• _EXTRACT_
Monday, February 12, 2024

NonFiction Tuesday: Better Faster Farther

I love reading nonfiction and I have so many fantastic choices on my TBR piles, but I continue to add more to my collection.




Here's a new release I can't wait to read:




This week's pick: Better, Faster, Farther: How Running Changed Everything We Know About Women by Maggie Mertens

Due out: June 18, 2024


Synopsis taken from Amazon:


More than a century ago, a woman ran in the very first modern Olympic marathon. She just did it without permission.

Despite women proving their abilities on the track time and again, men in the medical establishment, media, and athletic associations have fought to keep women (or at least white women) fragile—and sometimes literally tried to push them out of the race (see Kathrine Switzer, Boston Marathon, 1967). Yet before there were running shoes for women, they ran barefoot or in nursing shoes. They ran without sports bras, which weren’t invented until 1977, or disguised as men. They faced down doctors who put them on bed rest and newspaper reports that said women collapsed if they ran a mere eight hundred meters, just two laps around the track. Still today, women face relentless attention to their bodies: Is she too strong, too masculine? Is she even really a woman?

• _RECORD SET_
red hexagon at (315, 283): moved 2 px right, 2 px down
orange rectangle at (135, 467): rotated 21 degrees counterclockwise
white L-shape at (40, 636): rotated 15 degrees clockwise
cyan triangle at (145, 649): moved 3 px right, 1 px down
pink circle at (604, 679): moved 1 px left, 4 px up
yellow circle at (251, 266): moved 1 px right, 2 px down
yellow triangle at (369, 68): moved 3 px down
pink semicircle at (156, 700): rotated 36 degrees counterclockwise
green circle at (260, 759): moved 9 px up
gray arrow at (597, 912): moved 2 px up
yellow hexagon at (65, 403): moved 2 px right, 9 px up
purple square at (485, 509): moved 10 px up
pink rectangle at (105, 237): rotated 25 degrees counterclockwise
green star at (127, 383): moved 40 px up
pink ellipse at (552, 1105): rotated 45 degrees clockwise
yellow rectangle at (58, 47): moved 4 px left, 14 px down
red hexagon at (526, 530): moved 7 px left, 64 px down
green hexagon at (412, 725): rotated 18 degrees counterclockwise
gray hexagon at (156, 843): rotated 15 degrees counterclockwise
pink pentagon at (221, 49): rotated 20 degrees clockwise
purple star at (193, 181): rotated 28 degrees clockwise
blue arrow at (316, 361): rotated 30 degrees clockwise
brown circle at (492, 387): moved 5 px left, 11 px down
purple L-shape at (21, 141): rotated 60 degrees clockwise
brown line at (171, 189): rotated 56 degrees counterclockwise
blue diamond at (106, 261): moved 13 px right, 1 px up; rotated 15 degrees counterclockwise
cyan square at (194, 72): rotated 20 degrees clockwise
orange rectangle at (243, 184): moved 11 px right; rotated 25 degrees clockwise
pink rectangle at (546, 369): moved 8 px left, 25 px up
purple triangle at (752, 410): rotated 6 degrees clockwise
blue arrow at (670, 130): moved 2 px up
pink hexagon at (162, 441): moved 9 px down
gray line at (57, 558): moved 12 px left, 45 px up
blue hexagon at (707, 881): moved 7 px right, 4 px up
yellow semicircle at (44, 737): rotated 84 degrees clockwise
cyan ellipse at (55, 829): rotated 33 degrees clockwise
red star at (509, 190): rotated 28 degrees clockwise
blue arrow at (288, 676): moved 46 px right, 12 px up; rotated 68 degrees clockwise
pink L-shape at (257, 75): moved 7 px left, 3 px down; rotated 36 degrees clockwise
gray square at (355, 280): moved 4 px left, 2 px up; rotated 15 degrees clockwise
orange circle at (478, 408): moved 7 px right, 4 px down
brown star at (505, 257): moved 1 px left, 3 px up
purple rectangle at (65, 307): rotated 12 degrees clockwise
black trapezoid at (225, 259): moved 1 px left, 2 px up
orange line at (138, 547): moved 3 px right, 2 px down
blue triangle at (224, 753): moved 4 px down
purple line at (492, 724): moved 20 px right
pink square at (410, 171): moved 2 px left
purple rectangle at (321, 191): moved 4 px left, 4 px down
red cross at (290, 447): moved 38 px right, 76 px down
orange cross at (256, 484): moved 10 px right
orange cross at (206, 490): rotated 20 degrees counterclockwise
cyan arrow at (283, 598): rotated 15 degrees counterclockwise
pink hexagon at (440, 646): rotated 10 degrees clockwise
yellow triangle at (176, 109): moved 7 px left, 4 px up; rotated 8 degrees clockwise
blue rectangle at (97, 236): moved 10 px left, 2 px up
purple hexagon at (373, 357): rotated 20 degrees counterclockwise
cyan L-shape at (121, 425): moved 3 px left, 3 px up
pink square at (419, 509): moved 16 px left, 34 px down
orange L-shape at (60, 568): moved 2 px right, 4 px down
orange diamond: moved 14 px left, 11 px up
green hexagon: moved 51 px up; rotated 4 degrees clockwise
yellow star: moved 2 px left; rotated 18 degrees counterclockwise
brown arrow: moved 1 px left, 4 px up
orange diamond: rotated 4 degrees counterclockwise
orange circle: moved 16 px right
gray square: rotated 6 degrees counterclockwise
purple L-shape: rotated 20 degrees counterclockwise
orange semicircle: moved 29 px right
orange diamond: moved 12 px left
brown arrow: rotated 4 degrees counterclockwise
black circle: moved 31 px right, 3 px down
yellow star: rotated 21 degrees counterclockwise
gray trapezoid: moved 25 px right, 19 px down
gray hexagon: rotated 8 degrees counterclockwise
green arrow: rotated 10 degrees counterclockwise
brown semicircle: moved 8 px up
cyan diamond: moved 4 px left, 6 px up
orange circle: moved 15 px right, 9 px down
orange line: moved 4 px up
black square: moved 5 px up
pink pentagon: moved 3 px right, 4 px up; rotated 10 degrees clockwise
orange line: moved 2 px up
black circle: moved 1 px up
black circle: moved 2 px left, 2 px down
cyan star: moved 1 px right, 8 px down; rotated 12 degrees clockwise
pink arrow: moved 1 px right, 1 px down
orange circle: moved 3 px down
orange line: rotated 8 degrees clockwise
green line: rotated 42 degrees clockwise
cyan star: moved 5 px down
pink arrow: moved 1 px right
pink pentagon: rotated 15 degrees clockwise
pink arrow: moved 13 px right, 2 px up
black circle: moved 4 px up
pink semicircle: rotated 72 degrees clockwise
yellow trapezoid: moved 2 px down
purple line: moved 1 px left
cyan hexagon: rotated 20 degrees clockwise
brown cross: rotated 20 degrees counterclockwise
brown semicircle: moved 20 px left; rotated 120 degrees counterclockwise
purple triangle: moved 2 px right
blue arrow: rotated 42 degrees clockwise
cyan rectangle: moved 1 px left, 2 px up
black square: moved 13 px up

• _YOUR INSTRUCTIONS_
Write out the part of the book post starting with "Due out: June" and going on through "it without permission.". Work only from the book post.

• _EXPECTED OUTPUT_
Due out: June 18, 2024


Synopsis taken from Amazon:


More than a century ago, a woman ran in the very first modern Olympic marathon. She just did it without permission.